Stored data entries
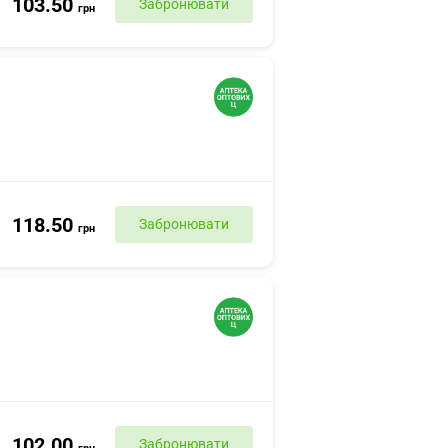
103.50
Забронювати
грн
118.50
Забронювати
грн
102.00
Забронювати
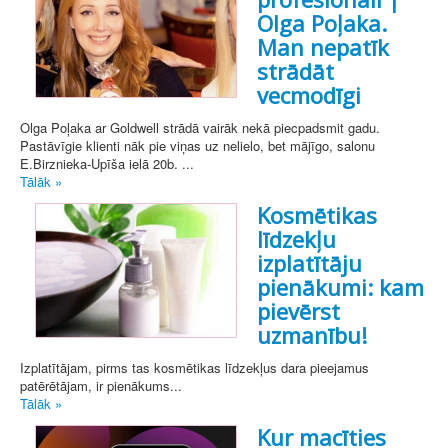
Olga Poļaka.
Man nepatīk
strādāt
vecmodīgi
Olga Poļaka ar Goldwell strādā vairāk nekā piecpadsmit gadu.
Pastāvīgie klienti nāk pie viņas uz nelielo, bet mājīgo, salonu
E.Birznieka-Upīša ielā 20b. ...
Tālāk »
Kosmētikas
līdzekļu
izplatītāju
pienākumi: kam
pievērst
uzmanību!
Izplatītājam, pirms tas kosmētikas līdzekļus dara pieejamus
patērētājam, ir pienākums...
Tālāk »
Kur macīties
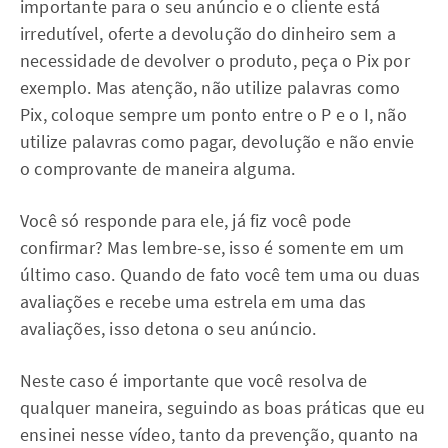
importante para o seu anúncio e o cliente está
irredutível, oferte a devolução do dinheiro sem a
necessidade de devolver o produto, peça o Pix por
exemplo. Mas atenção, não utilize palavras como
Pix, coloque sempre um ponto entre o P e o I, não
utilize palavras como pagar, devolução e não envie
o comprovante de maneira alguma.
Você só responde para ele, já fiz você pode
confirmar? Mas lembre-se, isso é somente em um
último caso. Quando de fato você tem uma ou duas
avaliações e recebe uma estrela em uma das
avaliações, isso detona o seu anúncio.
Neste caso é importante que você resolva de
qualquer maneira, seguindo as boas práticas que eu
ensinei nesse vídeo, tanto da prevenção, quanto na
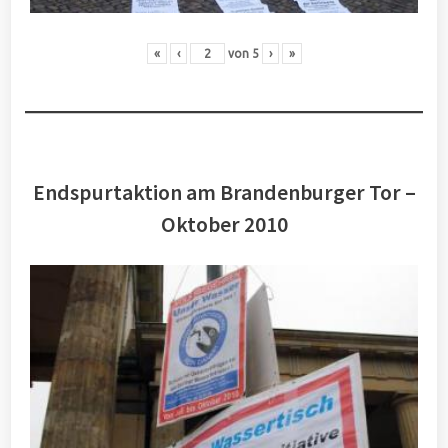
«
‹
von
5
›
»
Endspurtaktion am Brandenburger Tor –
Oktober 2010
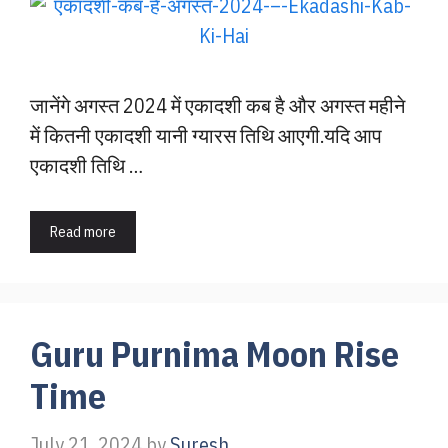
जानेंगे अगस्त 2024 में एकादशी कब है और अगस्त महीने
में कितनी एकादशी यानी ग्यारस तिथि आएगी.यदि आप
एकादशी तिथि …
Read more
Guru Purnima Moon Rise
Time
July 21, 2024
by
Suresh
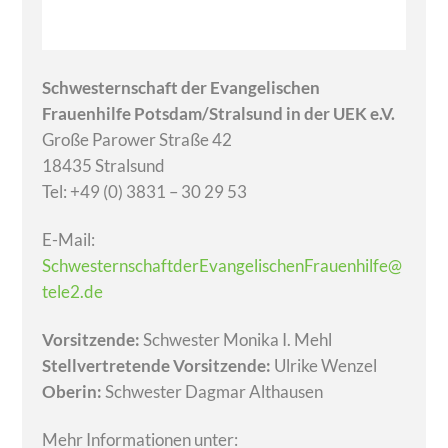
Schwesternschaft der Evangelischen
Frauenhilfe Potsdam/Stralsund in der UEK e.V.
Große Parower Straße 42
18435 Stralsund
Tel: +49 (0) 3831 – 30 29 53
E-Mail:
SchwesternschaftderEvangelischenFrauenhilfe@
tele2.de
Vorsitzende:
Schwester Monika I. Mehl
Stellvertretende Vorsitzende:
Ulrike Wenzel
Oberin:
Schwester Dagmar Althausen
Mehr Informationen unter:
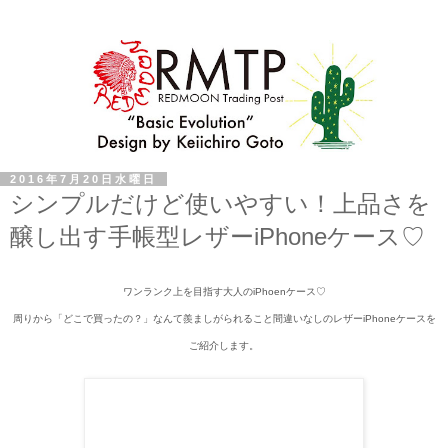
2016年7月20日水曜日
シンプルだけど使いやすい！上品さを
醸し出す手帳型レザーiPhoneケース♡
ワンランク上を目指す大人のiPhoenケース♡
周りから「どこで買ったの？」なんて羨ましがられること間違いなしのレザーiPhoneケースを
ご紹介します。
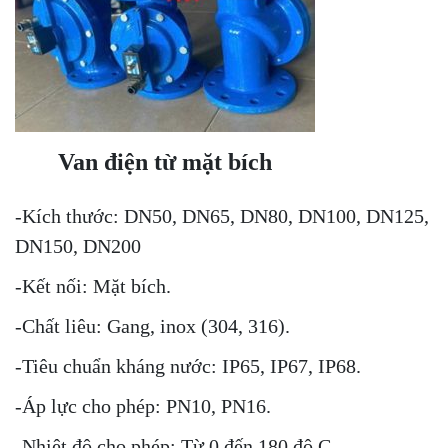
Van điện từ mặt bích
-Kích thước: DN50, DN65, DN80, DN100, DN125,
DN150, DN200
-Kết nối: Mặt bích.
-Chất liêu: Gang, inox (304, 316).
-Tiêu chuẩn kháng nước: IP65, IP67, IP68.
-Áp lực cho phép: PN10, PN16.
-Nhiệt độ cho phép: Từ 0 đến 180 độ C.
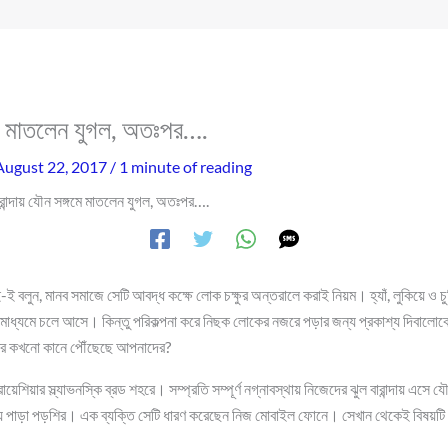
্গমে মাতলেন যুগল, অতঃপর….
August 22, 2017
/
1 minute of reading
ারান্দায় যৌন সঙ্গমে মাতলেন যুগল, অতঃপর….
ই-ই বলুন, মানব সমাজে সেটি আবদ্ধ কক্ষে লোক চক্ষুর অন্তরালে করাই নিয়ম। হ্যাঁ, লুকিয়ে ও 
ধ্যমে চলে আসে। কিন্তু পরিকল্পনা করে নিছক লোকের নজরে পড়ার জন্য প্রকাশ্য দিবালোকে ঝ
খবর কখনো কানে পৌঁছেছে আপনাদের?
োয়েশিয়ার স্ল্যাভনস্কি ব্রড শহরে। সম্প্রতি সম্পূর্ণ নগ্নাবস্থায় নিজেদের ঝুল বারান্দায় এস
ায় পাড়া পড়শির। এক ব্যক্তি সেটি ধারণ করেছেন নিজ মোবাইল ফোনে। সেখান থেকেই বিষয়টি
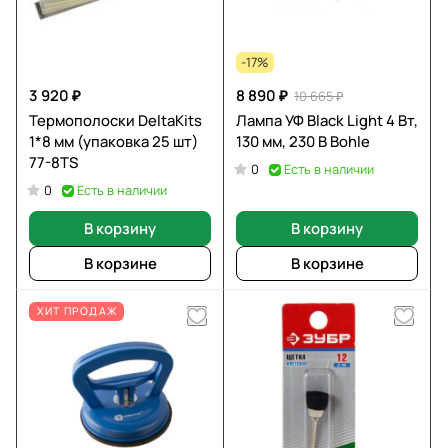
-17%
3 920 ₽
8 890 ₽
10 665 ₽
Термополоски DeltaKits
Лампа УФ Black Light 4 Вт,
1*8 мм (упаковка 25 шт)
130 мм, 230 В Bohle
77-8TS
Есть в наличии
0
Есть в наличии
0
В корзину
В корзину
В корзине
В корзине
ХИТ ПРОДАЖ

TASK GOAL:
Swap every occurrence of "Забронювати" in the items above for "Замовити", and reproduce the text of all the items with nothing else altered. Omit the pictures from your answer.

RESULT OF THIS EXERCISE:
103.50
Замовити
грн
118.50
Замовити
грн
102.00
Замовити
Olga Poļaka.
Man nepatīk
strādāt
vecmodīgi
Olga Poļaka ar Goldwell strādā vairāk nekā piecpadsmit gadu.
Pastāvīgie klienti nāk pie viņas uz nelielo, bet mājīgo, salonu
E.Birznieka-Upīša ielā 20b. ...
Tālāk »
Kosmētikas
līdzekļu
izplatītāju
pienākumi: kam
pievērst
uzmanību!
Izplatītājam, pirms tas kosmētikas līdzekļus dara pieejamus
patērētājam, ir pienākums...
Tālāk »
Kur macīties
importante para o seu anúncio e o cliente está
irredutível, oferte a devolução do dinheiro sem a
necessidade de devolver o produto, peça o Pix por
exemplo. Mas atenção, não utilize palavras como
Pix, coloque sempre um ponto entre o P e o I, não
utilize palavras como pagar, devolução e não envie
o comprovante de maneira alguma.
Você só responde para ele, já fiz você pode
confirmar? Mas lembre-se, isso é somente em um
último caso. Quando de fato você tem uma ou duas
avaliações e recebe uma estrela em uma das
avaliações, isso detona o seu anúncio.
Neste caso é importante que você resolva de
qualquer maneira, seguindo as boas práticas que eu
ensinei nesse vídeo, tanto da prevenção, quanto na
«
‹
von
5
›
»
Endspurtaktion am Brandenburger Tor –
Oktober 2010
जानेंगे अगस्त 2024 में एकादशी कब है और अगस्त महीने
में कितनी एकादशी यानी ग्यारस तिथि आएगी.यदि आप
एकादशी तिथि …
Read more
Guru Purnima Moon Rise
Time
July 21, 2024
by
Suresh
Schwesternschaft der Evangelischen
Frauenhilfe Potsdam/Stralsund in der UEK e.V.
Große Parower Straße 42
18435 Stralsund
Tel: +49 (0) 3831 – 30 29 53
E-Mail:
SchwesternschaftderEvangelischenFrauenhilfe@
tele2.de
Vorsitzende:
Schwester Monika I. Mehl
Stellvertretende Vorsitzende:
Ulrike Wenzel
Oberin:
Schwester Dagmar Althausen
Mehr Informationen unter:
2016年7月20日水曜日
シンプルだけど使いやすい！上品さを
醸し出す手帳型レザーiPhoneケース♡
ワンランク上を目指す大人のiPhoenケース♡
周りから「どこで買ったの？」なんて羨ましがられること間違いなしのレザーiPhoneケースを
ご紹介します。
Van điện từ mặt bích
-Kích thước: DN50, DN65, DN80, DN100, DN125,
DN150, DN200
-Kết nối: Mặt bích.
-Chất liêu: Gang, inox (304, 316).
-Tiêu chuẩn kháng nước: IP65, IP67, IP68.
-Áp lực cho phép: PN10, PN16.
-Nhiệt độ cho phép: Từ 0 đến 180 độ C.
্গমে মাতলেন যুগল, অতঃপর….
August 22, 2017
/
1 minute of reading
ারান্দায় যৌন সঙ্গমে মাতলেন যুগল, অতঃপর….
ই-ই বলুন, মানব সমাজে সেটি আবদ্ধ কক্ষে লোক চক্ষুর অন্তরালে করাই নিয়ম। হ্যাঁ, লুকিয়ে ও 
ধ্যমে চলে আসে। কিন্তু পরিকল্পনা করে নিছক লোকের নজরে পড়ার জন্য প্রকাশ্য দিবালোকে ঝ
খবর কখনো কানে পৌঁছেছে আপনাদের?
োয়েশিয়ার স্ল্যাভনস্কি ব্রড শহরে। সম্প্রতি সম্পূর্ণ নগ্নাবস্থায় নিজেদের ঝুল বারান্দায় এস
ায় পাড়া পড়শির। এক ব্যক্তি সেটি ধারণ করেছেন নিজ মোবাইল ফোনে। সেখান থেকেই বিষয়টি
-17%
3 920 ₽
8 890 ₽
10 665 ₽
Термополоски DeltaKits
Лампа УФ Black Light 4 Вт,
1*8 мм (упаковка 25 шт)
130 мм, 230 В Bohle
77-8TS
Есть в наличии
0
Есть в наличии
0
В корзину
В корзину
В корзине
В корзине
ХИТ ПРОДАЖ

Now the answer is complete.